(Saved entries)
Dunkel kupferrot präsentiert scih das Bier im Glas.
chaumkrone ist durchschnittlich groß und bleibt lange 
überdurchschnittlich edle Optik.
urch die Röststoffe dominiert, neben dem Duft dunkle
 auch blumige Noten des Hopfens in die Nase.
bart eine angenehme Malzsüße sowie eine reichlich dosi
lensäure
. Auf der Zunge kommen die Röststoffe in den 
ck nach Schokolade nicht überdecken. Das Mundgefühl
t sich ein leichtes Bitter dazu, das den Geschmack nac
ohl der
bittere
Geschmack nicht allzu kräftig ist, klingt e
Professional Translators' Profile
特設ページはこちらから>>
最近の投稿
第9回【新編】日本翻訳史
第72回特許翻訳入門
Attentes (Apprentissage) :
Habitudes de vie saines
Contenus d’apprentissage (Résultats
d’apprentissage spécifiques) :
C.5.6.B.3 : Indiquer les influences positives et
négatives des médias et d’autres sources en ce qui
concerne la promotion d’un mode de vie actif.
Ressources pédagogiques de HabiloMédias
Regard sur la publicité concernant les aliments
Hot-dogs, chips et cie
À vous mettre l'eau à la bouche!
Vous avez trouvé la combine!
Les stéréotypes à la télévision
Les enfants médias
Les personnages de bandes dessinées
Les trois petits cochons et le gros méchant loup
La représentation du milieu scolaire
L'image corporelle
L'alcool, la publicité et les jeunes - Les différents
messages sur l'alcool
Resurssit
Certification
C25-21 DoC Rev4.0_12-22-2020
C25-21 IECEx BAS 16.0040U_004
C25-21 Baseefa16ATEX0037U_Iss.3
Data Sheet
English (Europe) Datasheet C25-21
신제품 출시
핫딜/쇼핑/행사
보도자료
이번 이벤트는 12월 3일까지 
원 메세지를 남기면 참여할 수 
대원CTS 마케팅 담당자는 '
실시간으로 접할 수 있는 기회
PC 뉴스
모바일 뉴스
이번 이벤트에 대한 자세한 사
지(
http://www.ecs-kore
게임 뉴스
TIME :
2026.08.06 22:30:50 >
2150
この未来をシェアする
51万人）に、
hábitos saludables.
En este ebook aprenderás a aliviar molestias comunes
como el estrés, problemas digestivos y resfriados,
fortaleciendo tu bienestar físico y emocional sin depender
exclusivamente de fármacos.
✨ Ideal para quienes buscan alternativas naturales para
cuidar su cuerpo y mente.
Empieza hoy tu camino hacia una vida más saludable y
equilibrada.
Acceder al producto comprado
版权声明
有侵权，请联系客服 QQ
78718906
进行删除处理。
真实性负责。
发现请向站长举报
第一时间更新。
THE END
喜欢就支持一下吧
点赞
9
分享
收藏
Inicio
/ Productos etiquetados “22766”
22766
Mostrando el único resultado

#### [About this exercise]
Wherever the string "Röststoffe" appears in a line of the records above, copy that line.

#### [Exercise result]
urch die Röststoffe dominiert, neben dem Duft dunkle
. Auf der Zunge kommen die Röststoffe in den 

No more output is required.